Por Redação, com Agenda do Poder – de São Paulo
A Polícia Civil de São Paulo confirmou a localização do corpo do empresário Marcelo Magalhães de Almeida, de 31 anos, que estava desaparecido desde a noite de 19 de julho, em Carapicuíba, na Grande São Paulo.

O corpo foi encontrado às margens de um rio, em Cotia, após sete dias de buscas. As operações contaram com a participação de equipes especializadas, cães farejadores e apoio de um helicóptero.
Segundo a Secretaria de Segurança Pública de São Paulo (SSP), o corpo será encaminhado ao Instituto Médico Legal (IML), onde passará por exames periciais antes de ser liberado para a família.
A polícia investiga sequestro e prende três suspeitos.
Ainda de acordo com a SSP, as investigações apontam que Marcelo foi morto depois de ser sequestrado. Até o momento, três homens foram presos por suspeita de participação no crime. Um quarto investigado é considerado foragido.

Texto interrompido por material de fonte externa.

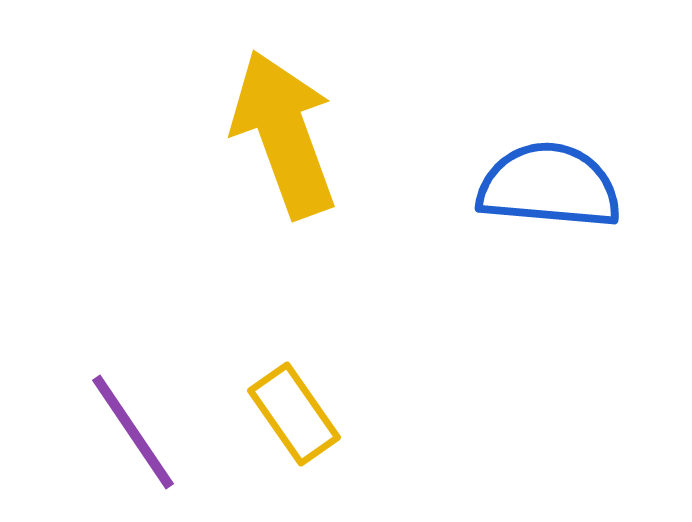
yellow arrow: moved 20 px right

A polícia continua apurando as circunstâncias do desaparecimento e da morte do empresário. A perícia deverá ajudar a esclarecer a dinâmica do crime e identificar a participação de cada suspeito.
Marcelo desapareceu depois de sair de um bar localizado na Estrada da Fazendinha. Ele estava acompanhado de um conhecido e, por volta das 21h, deixou o estabelecimento sozinho, dirigindo seu carro.
Carro blindado
O veículo do empresário, que era blindado, foi encontrado abandonado na rua das Andorinhas, também em Carapicuíba. Conforme o registro policial, um homem descrito como alto e magro, usando blusa preta, capuz azul, calça jeans clara e tênis branco, teria estacionado o automóvel e fugido correndo.
Uma pessoa que estava na região acionou a polícia após perceber a movimentação. A família de Marcelo afirmou que havia marcas de sangue no veículo, além de vestígios que poderiam ser de um chinelo ou outro calçado no capô e no para-brisa.
O conhecido que estava com o empresário no bar foi ouvido pelos investigadores e, segundo o boletim de ocorrência, apresentou três versões diferentes sobre o desaparecimento. O depoimento passou a ser analisado dentro da investigação.
A mãe de Marcelo informou à polícia que o filho não tinha antecedentes criminais, não havia relatado sofrer ameaças e não era usuário de drogas. As circunstâncias do sequestro e do assassinato continuam sendo investigadas pelas autoridades.